# What to work on:
Starting at the beginning of the rows and ending at the row containing "name author: (Sw.) Fée", copy those rows again, swapping "scientific name" for "taxon name" and leaving everything else unchanged.
╭─ The data
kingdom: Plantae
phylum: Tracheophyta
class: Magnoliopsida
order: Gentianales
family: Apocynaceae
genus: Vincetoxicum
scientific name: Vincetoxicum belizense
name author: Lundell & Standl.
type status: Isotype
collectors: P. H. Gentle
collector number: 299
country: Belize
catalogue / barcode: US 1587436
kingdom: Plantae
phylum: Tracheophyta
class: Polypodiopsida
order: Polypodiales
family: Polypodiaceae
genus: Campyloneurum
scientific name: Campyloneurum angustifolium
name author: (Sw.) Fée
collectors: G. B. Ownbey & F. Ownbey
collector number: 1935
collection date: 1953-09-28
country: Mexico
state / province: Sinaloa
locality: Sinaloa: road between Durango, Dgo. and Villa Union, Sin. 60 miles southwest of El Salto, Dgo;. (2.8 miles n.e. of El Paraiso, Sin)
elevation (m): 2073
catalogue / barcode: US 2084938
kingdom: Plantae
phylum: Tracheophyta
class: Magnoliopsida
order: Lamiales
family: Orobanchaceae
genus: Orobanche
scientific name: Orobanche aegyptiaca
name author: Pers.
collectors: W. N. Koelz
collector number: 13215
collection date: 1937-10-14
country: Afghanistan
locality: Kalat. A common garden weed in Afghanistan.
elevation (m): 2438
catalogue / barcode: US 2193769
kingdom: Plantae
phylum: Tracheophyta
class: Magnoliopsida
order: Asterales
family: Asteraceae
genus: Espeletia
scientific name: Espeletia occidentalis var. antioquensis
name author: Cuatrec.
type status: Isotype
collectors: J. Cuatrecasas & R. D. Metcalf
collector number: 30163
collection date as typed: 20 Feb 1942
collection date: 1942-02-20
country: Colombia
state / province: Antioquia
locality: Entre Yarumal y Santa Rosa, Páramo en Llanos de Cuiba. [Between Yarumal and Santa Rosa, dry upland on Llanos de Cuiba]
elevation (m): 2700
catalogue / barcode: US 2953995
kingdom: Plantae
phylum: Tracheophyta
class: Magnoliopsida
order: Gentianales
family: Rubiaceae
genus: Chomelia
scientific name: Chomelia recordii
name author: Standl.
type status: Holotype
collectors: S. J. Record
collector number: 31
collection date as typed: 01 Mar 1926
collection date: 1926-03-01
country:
╰─
# Response to this exercise:
kingdom: Plantae
phylum: Tracheophyta
class: Magnoliopsida
order: Gentianales
family: Apocynaceae
genus: Vincetoxicum
taxon name: Vincetoxicum belizense
name author: Lundell & Standl.
type status: Isotype
collectors: P. H. Gentle
collector number: 299
country: Belize
catalogue / barcode: US 1587436
kingdom: Plantae
phylum: Tracheophyta
class: Polypodiopsida
order: Polypodiales
family: Polypodiaceae
genus: Campyloneurum
taxon name: Campyloneurum angustifolium
name author: (Sw.) Fée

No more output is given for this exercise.